According to AllMusic, Believe sees the Legendary Shack Shakers "adding a few more flavors to their usual gumbo of country, blues, rockabilly, and punk". Pitchfork felt that the album was "Southern Baptist imagery meets klezmer/rockabilly" and described the album's music as "cowpunk/psychobilly that deals in quasi-religious/sacreligious [sic] vagaries". PopMatters wrote regarding the album's style, "No doubt some bluegrass or rockabilly purists will find Believe's hyper-menacing flirtations to be sacrilege, but that’s kind of the point. To hell with traditions and placated expectations! This ain’t yer daddy’s rockabilly."

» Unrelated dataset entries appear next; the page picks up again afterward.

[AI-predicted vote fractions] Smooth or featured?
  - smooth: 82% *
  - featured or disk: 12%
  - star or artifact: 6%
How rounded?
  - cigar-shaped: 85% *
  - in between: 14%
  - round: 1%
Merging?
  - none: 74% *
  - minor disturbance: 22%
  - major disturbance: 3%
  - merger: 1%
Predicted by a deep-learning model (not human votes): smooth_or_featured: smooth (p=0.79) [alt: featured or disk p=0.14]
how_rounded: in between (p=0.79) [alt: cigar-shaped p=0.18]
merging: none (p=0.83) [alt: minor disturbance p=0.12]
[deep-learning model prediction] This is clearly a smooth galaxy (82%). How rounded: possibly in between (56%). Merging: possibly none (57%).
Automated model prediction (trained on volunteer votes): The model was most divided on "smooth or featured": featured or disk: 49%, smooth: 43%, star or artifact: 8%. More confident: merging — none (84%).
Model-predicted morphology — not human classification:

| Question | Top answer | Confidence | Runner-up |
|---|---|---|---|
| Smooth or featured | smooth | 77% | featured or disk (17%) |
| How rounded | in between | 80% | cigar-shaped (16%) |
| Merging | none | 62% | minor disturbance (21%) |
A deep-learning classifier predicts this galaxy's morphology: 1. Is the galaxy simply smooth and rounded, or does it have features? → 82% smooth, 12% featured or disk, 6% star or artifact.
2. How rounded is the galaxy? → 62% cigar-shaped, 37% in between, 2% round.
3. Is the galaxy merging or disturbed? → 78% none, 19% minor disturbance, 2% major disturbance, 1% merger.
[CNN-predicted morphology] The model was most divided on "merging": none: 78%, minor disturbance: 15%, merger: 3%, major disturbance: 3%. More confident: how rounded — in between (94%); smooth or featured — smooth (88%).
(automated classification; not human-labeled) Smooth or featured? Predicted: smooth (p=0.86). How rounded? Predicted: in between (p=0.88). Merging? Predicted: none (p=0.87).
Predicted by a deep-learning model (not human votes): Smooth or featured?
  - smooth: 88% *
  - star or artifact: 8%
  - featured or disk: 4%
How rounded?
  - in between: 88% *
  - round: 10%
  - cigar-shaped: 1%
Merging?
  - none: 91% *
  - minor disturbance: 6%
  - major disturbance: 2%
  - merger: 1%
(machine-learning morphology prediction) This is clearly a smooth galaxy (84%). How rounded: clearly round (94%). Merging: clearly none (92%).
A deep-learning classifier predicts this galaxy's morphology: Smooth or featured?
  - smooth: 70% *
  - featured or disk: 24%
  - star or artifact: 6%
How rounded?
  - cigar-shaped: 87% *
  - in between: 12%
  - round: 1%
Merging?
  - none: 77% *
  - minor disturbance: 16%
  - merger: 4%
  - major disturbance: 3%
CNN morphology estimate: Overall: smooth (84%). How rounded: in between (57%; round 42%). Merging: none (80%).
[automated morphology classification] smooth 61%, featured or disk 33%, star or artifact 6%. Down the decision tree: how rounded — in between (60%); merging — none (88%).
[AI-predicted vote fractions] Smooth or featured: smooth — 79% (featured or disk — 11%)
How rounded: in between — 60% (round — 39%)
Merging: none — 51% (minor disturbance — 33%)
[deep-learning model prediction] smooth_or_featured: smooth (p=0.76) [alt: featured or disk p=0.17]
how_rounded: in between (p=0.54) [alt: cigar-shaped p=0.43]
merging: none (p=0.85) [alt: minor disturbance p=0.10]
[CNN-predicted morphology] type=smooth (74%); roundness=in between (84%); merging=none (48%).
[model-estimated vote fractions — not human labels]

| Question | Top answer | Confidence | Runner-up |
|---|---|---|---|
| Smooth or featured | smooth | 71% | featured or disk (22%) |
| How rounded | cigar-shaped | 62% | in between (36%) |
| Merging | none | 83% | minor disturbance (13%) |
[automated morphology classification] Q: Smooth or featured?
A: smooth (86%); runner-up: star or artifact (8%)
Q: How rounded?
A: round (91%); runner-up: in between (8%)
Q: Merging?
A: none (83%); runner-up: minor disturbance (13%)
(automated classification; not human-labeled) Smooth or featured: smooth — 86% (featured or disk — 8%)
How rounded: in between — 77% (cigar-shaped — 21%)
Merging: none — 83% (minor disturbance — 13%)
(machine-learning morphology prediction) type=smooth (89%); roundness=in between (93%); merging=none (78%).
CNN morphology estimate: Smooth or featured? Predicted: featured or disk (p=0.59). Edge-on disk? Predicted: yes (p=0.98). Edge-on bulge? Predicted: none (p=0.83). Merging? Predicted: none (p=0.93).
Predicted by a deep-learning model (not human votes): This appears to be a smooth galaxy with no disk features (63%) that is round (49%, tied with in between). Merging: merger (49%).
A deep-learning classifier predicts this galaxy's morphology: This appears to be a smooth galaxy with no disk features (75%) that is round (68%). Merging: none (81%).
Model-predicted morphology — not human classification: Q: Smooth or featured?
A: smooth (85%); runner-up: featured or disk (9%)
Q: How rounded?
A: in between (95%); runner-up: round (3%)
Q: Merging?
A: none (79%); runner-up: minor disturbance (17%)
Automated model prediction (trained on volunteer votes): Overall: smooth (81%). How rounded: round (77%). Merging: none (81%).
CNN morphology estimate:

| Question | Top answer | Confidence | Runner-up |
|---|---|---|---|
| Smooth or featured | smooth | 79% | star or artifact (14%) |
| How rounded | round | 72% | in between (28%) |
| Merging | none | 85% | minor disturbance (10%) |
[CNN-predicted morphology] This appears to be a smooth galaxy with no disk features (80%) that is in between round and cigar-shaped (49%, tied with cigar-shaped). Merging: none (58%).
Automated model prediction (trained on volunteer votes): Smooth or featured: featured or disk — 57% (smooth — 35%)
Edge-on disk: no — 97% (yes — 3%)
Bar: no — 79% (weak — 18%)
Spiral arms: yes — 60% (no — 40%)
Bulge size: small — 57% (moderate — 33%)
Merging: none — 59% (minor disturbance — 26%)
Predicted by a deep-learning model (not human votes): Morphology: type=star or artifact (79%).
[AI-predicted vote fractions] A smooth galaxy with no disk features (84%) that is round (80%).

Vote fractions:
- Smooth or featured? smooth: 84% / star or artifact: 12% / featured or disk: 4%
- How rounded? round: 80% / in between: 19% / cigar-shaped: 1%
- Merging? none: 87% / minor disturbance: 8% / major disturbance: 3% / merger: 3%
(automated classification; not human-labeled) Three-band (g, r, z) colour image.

Believe, along with Pandelirium (2006) and Swampblood (2007), form a trilogy of albums referred to as the "Tentshow Trilogy" by the band.

== Reception ==

Believe was favourably reviewed by Zeth Lundy of PopMatters, who concluded, "The next time you take the O Brother, Where Art Thou? soundtrack from the stereo, pining for some oomph to your Americana, reach for Th’ Legendary Shack Shakers. “Colonel” J.D. Wilkes calls himself a jumpin’ jimdaddy, and before long, you will too." Ben Donnelly of Dusted magazine reviewed the album and commented that "Translating this band's strengths to record will probably always be a challenge. ... Still, they make the most of the challenge."

Professional ratings
Review scores
| Source | Rating |
| Allmusic |  |

== Track listing ==
All songs written by J. D. Wilkes except where noted
1. "Agony Wagon" – 2:57
2. "Creek Cats" – 3:21
3. "Where's the Devil... When You Need Him?" – 2:59
4. "Piss and Vinegar" – 2:46
5. "County of Graves" – 3:45
6. "All my Life to Kill" – 3:03
7. "Cussin' in Tongues" – 2:45
8. "Help Me" – 3:47 (Sonny Boy Williamson II)
9. "Bible Cyst" – 2:55
10. "The Pony to Bet on" – 3:28
11. "Fistwhistle Boogie" – 2:22
12. "Misery Train" – 1:01

== Personnel ==

- J.D. Wilkes - vocals, Harmonica, piano, Wurlitzer Piano, Toy Piano, Wind-up monkey, See 'n Say
- Mark Robertson - Guitar, Double Bass, Bass guitar
- Paulie Simmons - drums
- DavidLee - Acoustic Guitar, electric guitar

Additional personnel include: Jordan Richter, Nick Kane (guitar), Fats Kaplan (banjo, fiddle, accordion), Donnie Herron (fiddle), Jim Hoke (clarinet, saxophone).